§ **Problem**
Find each line in the items below that contains the string "kids", matching uppercase and lowercase exactly, and copy every such line.

━━━━━ Dataset records ━━━━━

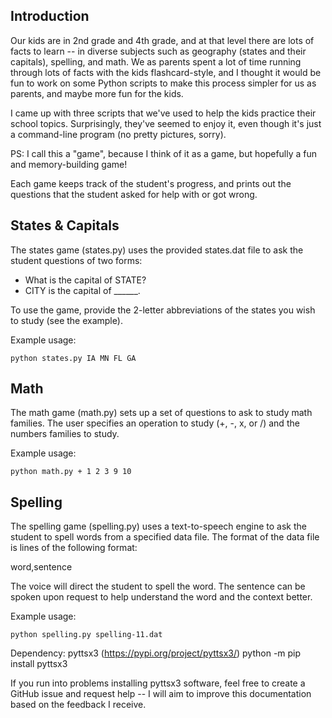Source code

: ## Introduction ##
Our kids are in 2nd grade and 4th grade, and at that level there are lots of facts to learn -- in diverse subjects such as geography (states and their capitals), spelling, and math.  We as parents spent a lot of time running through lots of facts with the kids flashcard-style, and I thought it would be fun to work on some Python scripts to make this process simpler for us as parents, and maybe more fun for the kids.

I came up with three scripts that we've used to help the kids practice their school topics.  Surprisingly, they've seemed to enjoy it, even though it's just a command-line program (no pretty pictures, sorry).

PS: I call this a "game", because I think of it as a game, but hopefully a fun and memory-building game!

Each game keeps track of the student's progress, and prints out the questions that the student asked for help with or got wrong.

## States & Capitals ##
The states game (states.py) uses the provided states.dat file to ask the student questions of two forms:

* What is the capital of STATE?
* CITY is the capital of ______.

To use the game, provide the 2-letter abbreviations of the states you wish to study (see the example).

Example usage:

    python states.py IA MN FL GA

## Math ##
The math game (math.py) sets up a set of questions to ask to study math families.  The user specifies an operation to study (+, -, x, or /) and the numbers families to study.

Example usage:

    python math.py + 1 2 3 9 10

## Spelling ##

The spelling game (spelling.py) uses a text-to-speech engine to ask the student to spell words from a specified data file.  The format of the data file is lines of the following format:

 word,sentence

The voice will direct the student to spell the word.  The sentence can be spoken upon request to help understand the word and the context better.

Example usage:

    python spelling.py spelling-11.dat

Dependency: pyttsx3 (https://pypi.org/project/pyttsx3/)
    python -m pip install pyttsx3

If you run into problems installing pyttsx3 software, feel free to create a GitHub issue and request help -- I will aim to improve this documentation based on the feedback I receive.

━━━━━
━━━━━ Dataset records ━━━━━

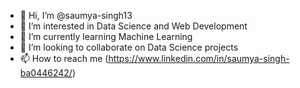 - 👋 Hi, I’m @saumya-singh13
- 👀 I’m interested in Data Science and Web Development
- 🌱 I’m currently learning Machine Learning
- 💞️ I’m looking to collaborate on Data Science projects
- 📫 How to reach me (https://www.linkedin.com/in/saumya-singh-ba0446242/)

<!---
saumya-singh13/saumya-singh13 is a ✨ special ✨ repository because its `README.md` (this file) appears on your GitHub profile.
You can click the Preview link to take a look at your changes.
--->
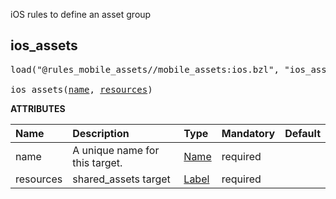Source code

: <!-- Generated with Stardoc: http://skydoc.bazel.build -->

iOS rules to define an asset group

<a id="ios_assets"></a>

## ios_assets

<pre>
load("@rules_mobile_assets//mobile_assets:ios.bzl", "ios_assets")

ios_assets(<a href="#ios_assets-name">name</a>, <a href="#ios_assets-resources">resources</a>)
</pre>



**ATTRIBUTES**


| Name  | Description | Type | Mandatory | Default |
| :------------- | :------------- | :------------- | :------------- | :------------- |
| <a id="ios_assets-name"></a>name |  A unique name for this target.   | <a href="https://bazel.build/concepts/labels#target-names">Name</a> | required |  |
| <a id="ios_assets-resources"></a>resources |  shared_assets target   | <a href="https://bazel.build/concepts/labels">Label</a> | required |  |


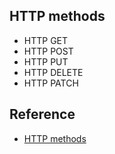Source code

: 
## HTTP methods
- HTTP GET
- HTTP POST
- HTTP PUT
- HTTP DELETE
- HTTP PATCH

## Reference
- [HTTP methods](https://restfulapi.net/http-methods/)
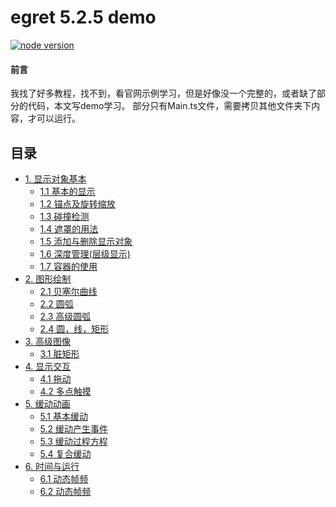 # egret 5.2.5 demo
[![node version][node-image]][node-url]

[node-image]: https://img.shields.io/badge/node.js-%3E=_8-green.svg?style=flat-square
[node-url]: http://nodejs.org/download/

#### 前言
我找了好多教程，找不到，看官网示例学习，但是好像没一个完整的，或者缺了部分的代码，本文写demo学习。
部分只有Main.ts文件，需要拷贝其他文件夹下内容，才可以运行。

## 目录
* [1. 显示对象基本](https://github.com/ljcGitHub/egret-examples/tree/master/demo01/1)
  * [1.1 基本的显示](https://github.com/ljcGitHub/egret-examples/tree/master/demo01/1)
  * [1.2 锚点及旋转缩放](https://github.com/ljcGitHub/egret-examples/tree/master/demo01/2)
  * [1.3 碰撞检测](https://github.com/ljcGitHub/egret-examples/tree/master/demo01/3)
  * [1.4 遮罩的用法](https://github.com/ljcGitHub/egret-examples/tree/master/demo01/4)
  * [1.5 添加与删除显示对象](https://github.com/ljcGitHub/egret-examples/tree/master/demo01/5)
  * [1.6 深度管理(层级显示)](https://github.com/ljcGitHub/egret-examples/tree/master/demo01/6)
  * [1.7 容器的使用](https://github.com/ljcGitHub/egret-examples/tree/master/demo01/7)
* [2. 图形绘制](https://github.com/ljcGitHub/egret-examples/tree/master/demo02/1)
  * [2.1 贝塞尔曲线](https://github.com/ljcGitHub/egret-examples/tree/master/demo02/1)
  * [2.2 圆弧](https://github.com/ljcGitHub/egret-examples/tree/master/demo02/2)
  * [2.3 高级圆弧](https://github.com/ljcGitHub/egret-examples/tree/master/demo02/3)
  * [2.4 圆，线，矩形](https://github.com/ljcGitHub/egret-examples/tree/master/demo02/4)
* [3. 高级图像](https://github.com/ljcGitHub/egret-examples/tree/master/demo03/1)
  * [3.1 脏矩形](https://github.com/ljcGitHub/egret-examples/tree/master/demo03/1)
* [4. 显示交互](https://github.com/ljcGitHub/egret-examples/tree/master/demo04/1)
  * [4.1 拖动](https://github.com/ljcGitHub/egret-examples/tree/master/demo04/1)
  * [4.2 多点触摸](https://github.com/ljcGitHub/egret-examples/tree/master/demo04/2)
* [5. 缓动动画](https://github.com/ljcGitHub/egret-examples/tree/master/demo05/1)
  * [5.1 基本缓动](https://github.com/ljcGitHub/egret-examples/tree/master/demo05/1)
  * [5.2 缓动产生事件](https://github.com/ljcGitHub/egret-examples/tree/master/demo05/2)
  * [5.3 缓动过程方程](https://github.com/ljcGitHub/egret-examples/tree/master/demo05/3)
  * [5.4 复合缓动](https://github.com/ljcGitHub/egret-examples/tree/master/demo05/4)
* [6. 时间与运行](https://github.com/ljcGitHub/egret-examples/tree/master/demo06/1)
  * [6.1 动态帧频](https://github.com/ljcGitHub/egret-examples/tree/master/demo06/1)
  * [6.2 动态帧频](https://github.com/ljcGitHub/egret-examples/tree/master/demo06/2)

━━━━━

§ **Answer section**
Our kids are in 2nd grade and 4th grade, and at that level there are lots of facts to learn -- in diverse subjects such as geography (states and their capitals), spelling, and math.  We as parents spent a lot of time running through lots of facts with the kids flashcard-style, and I thought it would be fun to work on some Python scripts to make this process simpler for us as parents, and maybe more fun for the kids.
I came up with three scripts that we've used to help the kids practice their school topics.  Surprisingly, they've seemed to enjoy it, even though it's just a command-line program (no pretty pictures, sorry).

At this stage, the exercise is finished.